Changing my mind
I have a new job. Same company, but a new boss and new responsibilities. Intellectually, I am pleased. The new position is challenging, needed and supported. Every detail has lined up perfectly, and yet two months in, I am feeling a little lost. I am overly sensitive and questioning everything. I am tired. Cranky. Slow. Moaning at work/life balance and then when home, staring out the window instead of quilting, reading or riding my bike.
What is wrong with me? I have been asking this question over and over. Snap out of it! This is a great opportunity! Go for a walk and get it together! After moping around for weeks, I finally have a diagnosis. The job will be fine. The problem is me. My world is moving fast and my emotions are a tangle of neurons cowering in my primitive brain, scanning nervously for sabor tooth tigers. I am having a textbook change response.
I have mentored and taught people about adult learning, performance development, and change management for years. Yet I misread the signs in my own behavior, attributing my malaise to outside phenomena like grey weather instead of the obvious internal maelstrom. I ignored what I have told others a million times. Most of our actions are on autopilot. When faced with new circumstances, we are jerked out of habit and into our hard-working cerebral cortex which immediately identifies the unfamiliar. Alarms sound and we run into the cave of our primitive brain where we determine if we safe or not. Here we fight – hate everyone and everything, wonder why this sort of thing always happens to me, prepare to set everyone straight on the matter; or we consider flight – this is scary, I am going to quit, I am going to take a nap and hope it is over when I wake up. Add in the complications of memory and belief, and we shut down. If we do certain things – allow ourselves to mourn loss, ask questions, research details, push ourselves a bit, let time pass – we edge back into the cortex to process the information. We practice and make new grooves. We learn and master new skills. The intensity and duration of this journey varies by event and person, but everyone goes through it. It is human and ancient and why learning is always harder and ultimately more rewarding than staying the same.
But it is uncomfortable. And I am always caught by surprise. All of a sudden I am squinting at my comfort zone, now three miles away, and am overwhelmed by the distance. I forget what it feels like to be new.
This revelation about work led to another, more important insight. This week I am watching both my adult children perform on stage. One son is an Elemental Spirit in The Tempest and another is reciting an autobiographical story at an open mike program. The physical scenario of sitting in the audience as a spectator is so much like the everyday role of parenting adult children that it is hardly even a metaphor. I watch my heart in the form of a person up front and vulnerable, knowing they will be brilliant, or not, and it doesn’t really matter, but I want them to succeed for their own sake. I am the cheering section, waving, clapping, sending out the strongest waves of positive energy I can muster. My oldest has been out of college three years. My youngest is ending his third year of college and applying the graduate school this summer. They have been on their own a long time. By now I have certainly moved through the change cycle and completely assimilated to my new role.
Then, when I least expect it, I am surprised by how much I still miss them, worry about them, and when one gets locked out of their apartment or has a bad day at work, I think without thinking, I am just going to go take care of that. But, of course they already have, with typical grace and aplomb. And it hits me all over again that I am still roaming around in my brain looking for a groove that knows how to be “supporting player mom” instead of “I take care of you mom.”

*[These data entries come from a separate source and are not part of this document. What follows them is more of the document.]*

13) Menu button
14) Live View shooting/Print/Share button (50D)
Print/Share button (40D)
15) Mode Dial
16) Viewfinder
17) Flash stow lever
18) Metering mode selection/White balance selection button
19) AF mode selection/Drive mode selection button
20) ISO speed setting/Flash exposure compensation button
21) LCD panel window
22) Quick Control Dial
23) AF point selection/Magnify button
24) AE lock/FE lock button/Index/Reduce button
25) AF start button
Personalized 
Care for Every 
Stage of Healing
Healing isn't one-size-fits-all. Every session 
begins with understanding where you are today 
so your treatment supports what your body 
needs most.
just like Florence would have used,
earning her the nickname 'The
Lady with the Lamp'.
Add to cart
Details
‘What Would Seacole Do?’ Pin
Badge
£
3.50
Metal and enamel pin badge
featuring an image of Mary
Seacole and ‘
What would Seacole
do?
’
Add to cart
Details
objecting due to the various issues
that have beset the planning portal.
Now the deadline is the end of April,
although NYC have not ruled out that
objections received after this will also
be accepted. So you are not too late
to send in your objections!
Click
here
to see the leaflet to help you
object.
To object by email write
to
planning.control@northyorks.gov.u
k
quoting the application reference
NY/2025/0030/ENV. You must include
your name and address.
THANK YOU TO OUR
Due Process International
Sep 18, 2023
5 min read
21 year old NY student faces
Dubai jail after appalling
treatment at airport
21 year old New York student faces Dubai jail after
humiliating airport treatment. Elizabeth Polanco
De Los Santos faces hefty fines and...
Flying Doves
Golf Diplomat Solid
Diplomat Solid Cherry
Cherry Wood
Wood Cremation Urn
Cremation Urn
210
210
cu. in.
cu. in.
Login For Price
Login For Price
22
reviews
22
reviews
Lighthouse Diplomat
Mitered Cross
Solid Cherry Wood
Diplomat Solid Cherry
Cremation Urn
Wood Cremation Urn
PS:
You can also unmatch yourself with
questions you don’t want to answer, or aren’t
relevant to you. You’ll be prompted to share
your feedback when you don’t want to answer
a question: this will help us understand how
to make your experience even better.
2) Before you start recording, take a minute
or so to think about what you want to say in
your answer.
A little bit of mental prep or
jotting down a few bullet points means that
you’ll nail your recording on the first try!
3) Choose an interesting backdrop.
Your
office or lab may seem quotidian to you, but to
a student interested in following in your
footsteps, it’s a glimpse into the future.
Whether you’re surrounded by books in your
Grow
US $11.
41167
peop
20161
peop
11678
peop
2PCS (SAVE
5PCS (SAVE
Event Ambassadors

We are not tidy creatures. We make up models to explain ourselves and that makes us feel better. We can heat map thoughts in our brain and attribute definitions that before we could only guess at. When experiencing change like a new job, naming our reactions and having an incremental prescription helps us feel more in control. Relationships seem on a different trajectory however. We love so deeply and shifts seem so seismic, it takes more than a formula to move us from one place to another. We realize, even years later, that we feel the same ache, the same joy, even the same desire. I imagine my memories and emotions are like bubbles encased by time and habit, when I bump into one with enough force, it pops, and suddenly I am back, feeling the same way I did then, as if nothing has changed.
I will survive my current work blahs. One day I will wake up and feel the pull and excitement of getting good at what I do all over again. I also realize that with my kids it is different. I will be there as my two amazing children stand up with courage and perform the everyday business of adult life. I will shine with pride, support when I can, believe in them completely and probably always be a bit of a mess.